The Media Trading evolution is coming…

A recent Association of National Advertisers (ANA) report revealed that numerous non-transparent business practices were found to be pervasive in the U.S. media ad buying ecosystem and the industry is up in arms.
Do the findings in this study reveal a truly corrupt system or merely bring our attention to the rising opacity in modern-day trading? I happen to believe it is the latter.
Opacity in trading is a tale as old as time, began with farmers who pre-sold their harvests to reduce risk factors. In more modern examples, financial brokers were accused of similar trade practices in the derivatives market throughout the 20th century. Trades were done by individual parties outside the purview of the exchange arena. Fortunately since then, commodity future contracts have been regulated. In the 21st century, whistle-blowers and the media exposed numerous investment bankers who had defrauded their clients. They had exploited clients who did not read or fully understand the fine print buried in hundreds of pages of legal contracts and agreements. Then the subprime mortgage crisis hit which uncovered the practice of disguise: the (re)packaging up and re-selling of poor quality mortgages that had been bundled together with good rating ones to maintain an impression of value.
Except, in our case, for TV and other media advertising space. Now, we’re being introduced to media derivatives.

Advertising space, as a tradable commodity.
Advertising media space is an unregulated commodity.  Add to that, the online advertising space is increasingly perishable as a consequence of infinite inventory supply. It is also highly speculative as demand is projected based a value of audience attention. Media agencies are working harder and harder for scraps, their profit margins getting squeezed thinner and thinner. Operating in a landscape of increasingly cheap(er) media, agencies are entering pitches with unrealistic media commitments throwing everything including the kitchen sink to win a new piece of business as advertisers are not afraid to switch to the next agency who will promise to deliver lower media CPMs to stretch their ad dollars.

Media tranches, as standardised trading instruments.
new productIt is also no surprise that large publishers still keep their best quality inventory for advertisers they have direct. However, dare I challenge and say that the industry is blind to an ‘opacity price premium’ – whereby this inventory is traded at a premium over transparent ones despite identical payoffs. Are large publishers holding agencies to ransom? On one hand, we’ve seen large deals backed up by big budgets being struck with major advertising networks to ‘deliver customised solutions’ for their clients. Partnerships, these deals have been called. On the other, any unsold media will need to be unloaded often with steep discounts.

Complex infrastructure with plenty of nooks and crannies to hide dodgy dealings.
trojan horseThe increasing demand for automated trading also creates a complex infrastructure which involves a trail of undisclosed fees: the cost to fund resource, fee maintenance of multiple tech platforms, various costs to update algorithms with third party vendors and financing R&D. The number of parties passing through are growing comprising of aggregators, exchangers, data analysts etc. This is where arbitrageurs may come in and while there is nothing illegal about what they do, neither is it transparent.
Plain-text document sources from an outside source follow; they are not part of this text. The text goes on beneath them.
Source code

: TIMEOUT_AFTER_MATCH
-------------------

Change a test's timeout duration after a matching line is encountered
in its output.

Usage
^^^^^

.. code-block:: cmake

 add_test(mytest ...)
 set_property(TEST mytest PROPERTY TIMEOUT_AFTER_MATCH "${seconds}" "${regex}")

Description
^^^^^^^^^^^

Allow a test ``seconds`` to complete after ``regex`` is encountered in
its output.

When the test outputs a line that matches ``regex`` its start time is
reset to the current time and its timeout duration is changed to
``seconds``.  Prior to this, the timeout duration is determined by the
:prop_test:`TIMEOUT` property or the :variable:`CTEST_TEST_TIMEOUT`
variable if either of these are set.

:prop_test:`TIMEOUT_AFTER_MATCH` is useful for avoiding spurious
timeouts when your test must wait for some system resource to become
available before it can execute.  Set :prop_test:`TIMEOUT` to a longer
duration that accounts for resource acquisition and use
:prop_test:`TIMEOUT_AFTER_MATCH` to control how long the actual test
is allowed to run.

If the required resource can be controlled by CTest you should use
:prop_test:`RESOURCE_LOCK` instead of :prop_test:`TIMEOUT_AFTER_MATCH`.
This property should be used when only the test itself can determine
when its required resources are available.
Acknowledge the problem (don’t deny it!) so we can work towards a solution.
The conditions in the advertising trading marketplace have similarities with the ‘creative’ financial market trading practices, we can only best describe as opaque. Media buying and trading are currently being used as secretive investment strategies for competitive advantage and payoffs which are not fully understood or clearly communicated to advertisers. While some advertisers can reap cost efficiencies through such trading deals, there is actually no visibility of the real composition of that return. Opacity is self-feeding the ad industry.

So, how do we navigate through the opacity of media ad buying?
Here are some ways agencies and advertisers can work together to improve transparency.

1. Invest in an independent contract compliance audit.
Advertisers have the right to audit but seldom do. This action is often seen as a breakdown in the agency-advertiser relationship. However, it should be approached with a healthy and serious level of respect by both parties. Contract compliance audits may be necessary to protect the advertiser’s interest and provide assurances in processes and media spend governance.  These audits can identify and uncover bad habits, whether accidental or intentional, that may pose a financial risk and cost to both agency and advertiser.

2. Request for more information. 
Mid-level advertisers can do their part by requesting for third party vendor price quotations and invoices with the final project and campaign billing. However, be smart about it and ask the right questions. Often, there is a lack of specificity on these documents. Imagine, receiving an invoice for a production of a commercial which simply stated “Brand’s 10th Anniversary Digital Production -$500,000”. It is unclear from this invoice the number of commercial iterations, formats, duration and even coverage use (Global/Local) that this production cost has been attributed to. Just because this information is not necessary to process payment and does not exceed the approved Purchase Order, doesn’t mean advertisers are not entitled to full-disclosure and well-documented records.

3. Understand the relationship of the third parties involved.
In advance of any work awarded, do the due diligence and request if third parties are related to the agency network and understand the operational and P&L structures involved. All hope is not lost if there is a relationship – the agency will need to be open and honest about it if there are any potential conflicts of interests. In this case, advertisers may request to receive two bids or more to evaluate competitiveness of the response to brief and then decide.